REQUIREMENT = From the first entry to the last, repeat them all exactly.
# # # #
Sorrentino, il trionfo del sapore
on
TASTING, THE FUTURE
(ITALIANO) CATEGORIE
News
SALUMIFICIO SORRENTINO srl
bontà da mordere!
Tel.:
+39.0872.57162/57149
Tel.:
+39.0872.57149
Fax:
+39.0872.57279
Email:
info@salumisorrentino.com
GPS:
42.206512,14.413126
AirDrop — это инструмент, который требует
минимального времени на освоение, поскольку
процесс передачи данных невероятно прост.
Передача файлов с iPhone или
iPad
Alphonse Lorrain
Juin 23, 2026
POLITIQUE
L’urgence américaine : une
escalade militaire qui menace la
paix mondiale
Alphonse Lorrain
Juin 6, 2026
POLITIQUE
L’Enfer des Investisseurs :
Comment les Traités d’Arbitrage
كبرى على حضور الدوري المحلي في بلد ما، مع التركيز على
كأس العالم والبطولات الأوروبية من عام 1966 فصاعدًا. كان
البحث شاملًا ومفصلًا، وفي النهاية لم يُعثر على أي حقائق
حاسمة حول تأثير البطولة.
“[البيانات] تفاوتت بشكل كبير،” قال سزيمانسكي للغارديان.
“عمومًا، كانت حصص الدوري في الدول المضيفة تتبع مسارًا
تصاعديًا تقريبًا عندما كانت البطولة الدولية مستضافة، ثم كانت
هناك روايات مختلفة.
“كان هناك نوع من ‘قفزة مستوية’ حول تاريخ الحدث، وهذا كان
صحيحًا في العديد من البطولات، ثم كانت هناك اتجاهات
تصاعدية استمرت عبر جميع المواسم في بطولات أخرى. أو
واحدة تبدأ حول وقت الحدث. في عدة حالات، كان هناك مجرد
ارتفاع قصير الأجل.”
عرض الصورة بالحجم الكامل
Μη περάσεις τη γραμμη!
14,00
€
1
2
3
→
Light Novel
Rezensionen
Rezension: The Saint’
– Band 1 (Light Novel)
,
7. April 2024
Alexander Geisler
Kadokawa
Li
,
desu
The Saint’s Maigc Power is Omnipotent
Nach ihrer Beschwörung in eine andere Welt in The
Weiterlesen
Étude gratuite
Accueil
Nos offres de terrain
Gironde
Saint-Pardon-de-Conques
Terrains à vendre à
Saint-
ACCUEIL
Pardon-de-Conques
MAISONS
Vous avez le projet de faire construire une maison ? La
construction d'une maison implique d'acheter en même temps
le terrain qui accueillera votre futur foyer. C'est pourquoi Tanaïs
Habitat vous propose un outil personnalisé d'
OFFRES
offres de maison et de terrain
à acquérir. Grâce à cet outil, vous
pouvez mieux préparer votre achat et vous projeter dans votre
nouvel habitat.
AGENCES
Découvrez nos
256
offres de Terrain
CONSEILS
# # # #
EXERCISE RESULT =
Sorrentino, il trionfo del sapore
on
TASTING, THE FUTURE
(ITALIANO) CATEGORIE
News
SALUMIFICIO SORRENTINO srl
bontà da mordere!
Tel.:
+39.0872.57162/57149
Tel.:
+39.0872.57149
Fax:
+39.0872.57279
Email:
info@salumisorrentino.com
GPS:
42.206512,14.413126
AirDrop — это инструмент, который требует
минимального времени на освоение, поскольку
процесс передачи данных невероятно прост.
Передача файлов с iPhone или
iPad
Alphonse Lorrain
Juin 23, 2026
POLITIQUE
L’urgence américaine : une
escalade militaire qui menace la
paix mondiale
Alphonse Lorrain
Juin 6, 2026
POLITIQUE
L’Enfer des Investisseurs :
Comment les Traités d’Arbitrage
كبرى على حضور الدوري المحلي في بلد ما، مع التركيز على
كأس العالم والبطولات الأوروبية من عام 1966 فصاعدًا. كان
البحث شاملًا ومفصلًا، وفي النهاية لم يُعثر على أي حقائق
حاسمة حول تأثير البطولة.
“[البيانات] تفاوتت بشكل كبير،” قال سزيمانسكي للغارديان.
“عمومًا، كانت حصص الدوري في الدول المضيفة تتبع مسارًا
تصاعديًا تقريبًا عندما كانت البطولة الدولية مستضافة، ثم كانت
هناك روايات مختلفة.
“كان هناك نوع من ‘قفزة مستوية’ حول تاريخ الحدث، وهذا كان
صحيحًا في العديد من البطولات، ثم كانت هناك اتجاهات
تصاعدية استمرت عبر جميع المواسم في بطولات أخرى. أو
واحدة تبدأ حول وقت الحدث. في عدة حالات، كان هناك مجرد
ارتفاع قصير الأجل.”
عرض الصورة بالحجم الكامل
Μη περάσεις τη γραμμη!
14,00
€
1
2
3
→
Light Novel
Rezensionen
Rezension: The Saint’
– Band 1 (Light Novel)
,
7. April 2024
Alexander Geisler
Kadokawa
Li
,
desu
The Saint’s Maigc Power is Omnipotent
Nach ihrer Beschwörung in eine andere Welt in The
Weiterlesen
Étude gratuite
Accueil
Nos offres de terrain
Gironde
Saint-Pardon-de-Conques
Terrains à vendre à
Saint-
ACCUEIL
Pardon-de-Conques
MAISONS
Vous avez le projet de faire construire une maison ? La
construction d'une maison implique d'acheter en même temps
le terrain qui accueillera votre futur foyer. C'est pourquoi Tanaïs
Habitat vous propose un outil personnalisé d'
OFFRES
offres de maison et de terrain
à acquérir. Grâce à cet outil, vous
pouvez mieux préparer votre achat et vous projeter dans votre
nouvel habitat.
AGENCES
Découvrez nos
256
offres de Terrain
CONSEILS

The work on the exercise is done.